DOCUMENTO FUENTE:
* * * * *

Por ejemplo, en el estado de Yucatán, las acciones que
el Estado emprendió para aplicar las reformas al artículo
27 y a la Ley Agraria se basaron, principalmente, en el cierre
de la paraestatal CORDEMEX, desde abril de 1991, en la
eliminación del subsidio que destinaba a esta rama
agroindustrial y en la liquidación de los ejidatarios trabajadores
del henequén de las nóminas ejidales a quienes, además,
depuró del Instituto Mexicano de Seguro Social, les
otorgó su jubilación anticipada y ofreció la parcelación y
entrega de los planteles del ejido, así como el apoyo financiero
para que fomentaran la actividad productiva que más
les interesara a estos nuevos campesinos libres. Sin embargo,
al cabo de poco más de doce años de iniciado este
proceso, los campesinos de esta zona, a diferencia de los
de la región sur de quienes hablaremos líneas adelante,
tuvieron que seguir vinculándose, ahora sí, inexorablemente
al mercado de trabajo local y de otras regiones del estado
y del país, para conseguir los ingresos necesarios a su subsistencia;
asimismo, sus familias han continuado sobreviviendo
con los subsidios que el gobierno federal les ha
concedido a través de sus programas de “desarrollo social”,
leánse, por ejemplo, Procampo, Progresa y, ahora, Contigo,
ya que los apoyos para impulsar la producción, en el
mejor de los casos, no se dieron en forma suficiente y continua
o, simplemente, nunca se los otorgaron, como tampoco
les concedieron el financiamiento prometido ante su
incapacidad para devolver los créditos.

* * * * *

MATERIAL EXTRAÍDO:
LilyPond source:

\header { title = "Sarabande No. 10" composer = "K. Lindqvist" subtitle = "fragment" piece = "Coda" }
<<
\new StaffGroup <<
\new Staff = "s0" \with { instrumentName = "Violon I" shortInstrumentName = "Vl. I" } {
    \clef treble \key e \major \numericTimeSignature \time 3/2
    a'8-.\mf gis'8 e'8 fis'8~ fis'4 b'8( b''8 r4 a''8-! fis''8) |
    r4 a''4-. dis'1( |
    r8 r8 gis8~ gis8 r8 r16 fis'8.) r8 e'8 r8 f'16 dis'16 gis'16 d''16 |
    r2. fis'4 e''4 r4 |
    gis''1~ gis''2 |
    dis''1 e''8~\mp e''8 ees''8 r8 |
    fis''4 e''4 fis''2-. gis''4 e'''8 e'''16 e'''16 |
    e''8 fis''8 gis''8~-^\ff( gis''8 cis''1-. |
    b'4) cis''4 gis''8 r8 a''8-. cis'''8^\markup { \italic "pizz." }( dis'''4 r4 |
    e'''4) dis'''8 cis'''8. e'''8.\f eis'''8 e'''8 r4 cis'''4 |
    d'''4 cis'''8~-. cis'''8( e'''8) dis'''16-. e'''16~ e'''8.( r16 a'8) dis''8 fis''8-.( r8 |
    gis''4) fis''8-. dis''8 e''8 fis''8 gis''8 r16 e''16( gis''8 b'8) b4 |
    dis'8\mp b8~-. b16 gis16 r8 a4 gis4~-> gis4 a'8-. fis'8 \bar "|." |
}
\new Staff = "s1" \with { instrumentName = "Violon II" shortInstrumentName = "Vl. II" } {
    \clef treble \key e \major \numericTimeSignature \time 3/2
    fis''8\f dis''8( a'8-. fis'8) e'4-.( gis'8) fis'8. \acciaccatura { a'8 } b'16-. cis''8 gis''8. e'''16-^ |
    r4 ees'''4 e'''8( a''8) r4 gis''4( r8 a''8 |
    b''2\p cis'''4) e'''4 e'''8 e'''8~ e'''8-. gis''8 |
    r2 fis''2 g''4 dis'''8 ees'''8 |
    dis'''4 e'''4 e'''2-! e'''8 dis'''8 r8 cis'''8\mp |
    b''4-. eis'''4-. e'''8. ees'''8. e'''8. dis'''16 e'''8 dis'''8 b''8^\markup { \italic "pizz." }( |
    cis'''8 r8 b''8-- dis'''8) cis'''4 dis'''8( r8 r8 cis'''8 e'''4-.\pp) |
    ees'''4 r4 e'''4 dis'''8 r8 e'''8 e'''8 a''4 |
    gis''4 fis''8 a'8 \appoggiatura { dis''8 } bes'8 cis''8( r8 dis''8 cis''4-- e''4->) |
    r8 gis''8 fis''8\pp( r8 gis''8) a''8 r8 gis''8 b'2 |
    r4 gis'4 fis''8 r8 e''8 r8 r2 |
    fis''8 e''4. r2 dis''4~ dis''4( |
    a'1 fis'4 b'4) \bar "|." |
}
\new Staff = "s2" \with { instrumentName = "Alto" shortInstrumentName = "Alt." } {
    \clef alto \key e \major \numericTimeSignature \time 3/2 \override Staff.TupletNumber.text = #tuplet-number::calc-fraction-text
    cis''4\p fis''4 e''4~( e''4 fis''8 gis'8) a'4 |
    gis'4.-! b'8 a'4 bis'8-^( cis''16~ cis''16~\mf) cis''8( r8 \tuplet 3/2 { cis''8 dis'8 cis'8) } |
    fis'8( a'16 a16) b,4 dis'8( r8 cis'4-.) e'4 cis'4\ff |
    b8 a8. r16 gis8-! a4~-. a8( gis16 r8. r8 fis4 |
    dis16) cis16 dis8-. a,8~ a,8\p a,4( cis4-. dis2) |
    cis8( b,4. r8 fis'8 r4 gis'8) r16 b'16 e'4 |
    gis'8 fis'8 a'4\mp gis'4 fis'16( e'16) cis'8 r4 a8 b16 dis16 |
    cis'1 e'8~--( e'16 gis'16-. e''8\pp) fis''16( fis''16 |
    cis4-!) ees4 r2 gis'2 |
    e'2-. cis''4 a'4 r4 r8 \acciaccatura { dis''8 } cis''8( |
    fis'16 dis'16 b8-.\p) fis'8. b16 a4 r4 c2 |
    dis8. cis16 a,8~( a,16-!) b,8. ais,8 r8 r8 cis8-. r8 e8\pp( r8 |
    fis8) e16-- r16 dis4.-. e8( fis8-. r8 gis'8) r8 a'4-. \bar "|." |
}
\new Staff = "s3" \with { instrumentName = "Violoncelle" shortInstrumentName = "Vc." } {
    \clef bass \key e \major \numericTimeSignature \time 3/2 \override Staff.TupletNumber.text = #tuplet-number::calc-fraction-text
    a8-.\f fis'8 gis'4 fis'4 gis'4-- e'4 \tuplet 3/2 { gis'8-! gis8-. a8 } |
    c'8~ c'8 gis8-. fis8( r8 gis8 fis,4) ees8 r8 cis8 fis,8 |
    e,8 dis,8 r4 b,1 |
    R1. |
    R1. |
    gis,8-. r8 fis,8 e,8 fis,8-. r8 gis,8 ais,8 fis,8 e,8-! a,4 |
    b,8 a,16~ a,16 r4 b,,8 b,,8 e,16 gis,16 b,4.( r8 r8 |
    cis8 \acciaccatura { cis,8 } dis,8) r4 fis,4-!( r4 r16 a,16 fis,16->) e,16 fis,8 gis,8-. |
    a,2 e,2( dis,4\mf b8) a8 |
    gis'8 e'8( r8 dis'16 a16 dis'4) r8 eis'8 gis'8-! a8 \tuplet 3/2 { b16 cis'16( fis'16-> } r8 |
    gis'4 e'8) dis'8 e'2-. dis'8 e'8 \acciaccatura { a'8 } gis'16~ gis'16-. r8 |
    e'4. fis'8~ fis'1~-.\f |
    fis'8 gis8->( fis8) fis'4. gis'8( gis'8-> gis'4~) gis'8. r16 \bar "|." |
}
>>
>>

* * * * *

OBJETIVO:
Continúa el texto sobre las reformas agrarias y el henequén en Yucatán a partir de su última oración. Los registros son un material independiente del texto.

RESULTADO:
Incluso, es importante mencionar que, contrariamente
a lo que una autora señalara en relación al posible desinterés
de los inversionistas por adquirir tierras y su
preferencia por arrendarlos para así poder invertir en otras
ramas de la producción11 , en el caso de las tierras de la ex-
zona henequenera, sobre todo de las que están cercanas a
la ciudad de Mérida, desde los años inmediatos a la aplicación
de las reformas adquirieron atracción para los inversionistas,
principalmente para aquellos dedicados al negocio
de bienes raíces, como también para aquellos especuladores
de terrenos12 , entre ellos varios políticos quienes, aprovechándose
de su capacidad económica o de los cargos que
desempeñaban en el gobierno estatal, lograron adjudicarse,
ya sea por medio de expropiaciones forzosas o por la
compra ante la apremiantes necesidades de los ejidatarios,
valiosos y extensos terrenos ubicados en el norte de Mérida,
hacia donde la mancha urbana de esta ciudad se ha ido
extendiendo y en donde grandes centros y plazas comerciales,
así como industrias maquiladoras, se han ido instalando
desde hace algunas años a costa de la falta de espacio
para el crecimiento natural de las numerosas poblaciones
de esta región y del asedio de que son objeto por parte de
especuladores de terrenos.
Asimismo, cabe mencionar que, en últimas fechas, como
resultado de los daños que el Huracán Isidoro ocasionó en
las viviendas de los ex-ejidatarios henequeneros, en septiembre
de 2003, muchos de ellos, ante la tardanza del programa
de reconstrucción anunciado por el gobierno del
estado y ante el temor de padecer de nuevo las inclemencias
de otro evento natural como aquél, prefirieron vender
sus terrenos con la finalidad de reparar sus viviendas y de
construirlas más seguras. La cuestión relevante para lo que
venimos reflexionando lo constituye el hecho de que, también
en esta ocasión, como antaño, al menos en el caso de
Yucatán, sí existe en efecto el interés por parte de los inversionista
de poseer y acaparar los terrenos que fueron
entregados a los campesinos y, por lo tanto, la tendencia
hacia la conformación de grandes propiedades en una cuantas
manos; así como otras tantas agravantes que han ido
surgiendo como resultado de la política económica neoliberal
que el Estado ha venido propugnando para este sector
social.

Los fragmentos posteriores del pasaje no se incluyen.